Convincing regional audiences to buy a New York Times subscription, even a heavily discounted one, would require beefing up the production of regional news, increasing the number of foreign bureaus (currently 24), and creating an ultra-dense network of contributors (The Washington Post has put together a network of 3,000 trusted contributors worldwide).

Similarly, the sales network would need to be much more granular, with a mix of direct investment and local alliances. Or it could shift to a completely different approach, more based on Facebook or the Google sales interface that allows them to sell ads with unparalleled efficiency on any market.

Another factor is the New York Times’ current spread of topics, which, besides our traditional news mix, is largely made of niche markets such as food and lifestyle. Are these worthy to focus on, or are they mere distraction?

The Times must also consolidate and manage its domestic subscription growth: last quarter’s spectacular performance should not conceal disturbing facts. Consider the table below:

subscription changes
Image: Monday Note

The increase in digital news subscriptions revenue on a year-to-year basis (+43%) is substantially lower than the actual number of new subscribers (+67%). The influx of new subscribers is largely due to the “Trump bump” that every serious American news outlet currently enjoys; it might not last forever—even if we’re all flabbergasted by Donald Trump’s endless ability to feed the news cycle with his insane presidency. Even in this flourishing period for subscriptions, The New York Times brought home 14% less per subscriber than a year ago. As a comparison, during the same period, Facebook increased its ARPU by 24% globally and by 35% domestically. This divergence is another illustration of the widening gap between the economics of platforms and media.

For the two bold moves I suggest (phasing out the printed daily and aggressive international expansion), we also need to factor in the peculiar culture of legacy media. Downsizing print entails putting a dent in the newspaper’s magisterium. From the masthead to the newsroom trenches, no one will easily abandon the print’s noble status.

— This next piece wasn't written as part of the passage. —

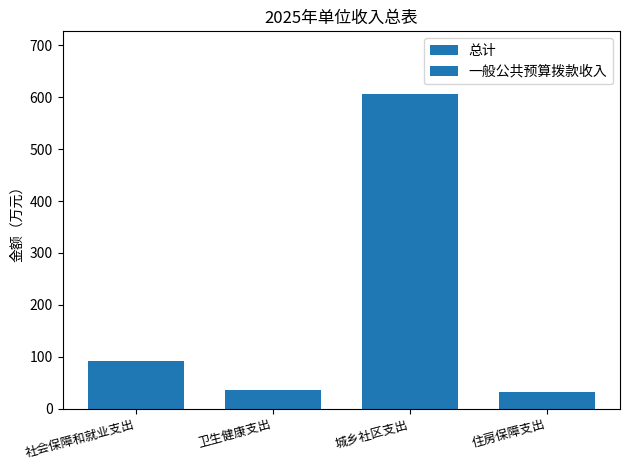

Reading left to right, extract all data points from this chart.

总计: 91.8	35.1	605.8	31.7
一般公共预算拨款收入: 91.8	35.1	605.8	31.7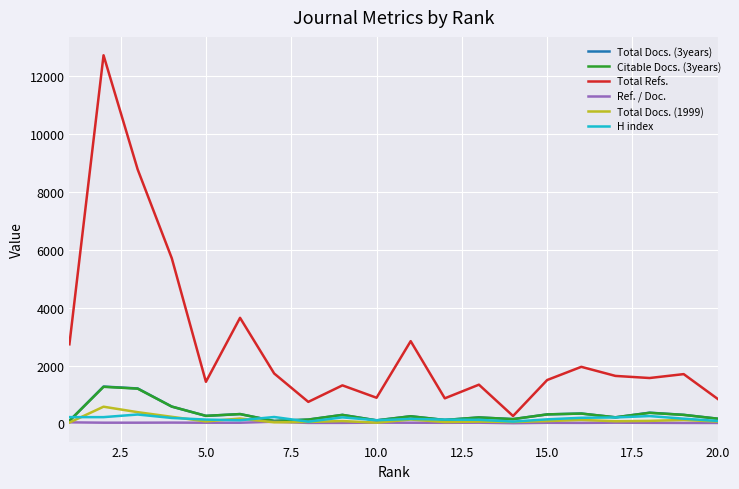

Which series has the largest range (max minus min)?

Total Refs.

As for a massive foreign expansion conquest mode, it will collide with the product’s perceived value: I don’t see anyone at the New York Times accepting a 75% discount for international markets subscriptions, even if IP-based geo-blocking techniques could make it easy to implement, and even if Facebook has been doing it for a long time. (When Facebook makes 100% per user in the US and Canada, it makes 31% in Europe, 12% in Asia-Pacific, and only 8% in other countries). To take a subscription-based global business, Netflix applies a differential of 3:1 between its richest and poorest markets (that is a nominal value—it actually varies with exchange rates). Again, this is a Rubicon that tech companies—governed by data and growth obsession—have long crossed while legacy media stay on the bank (of the river, I mean), and wait.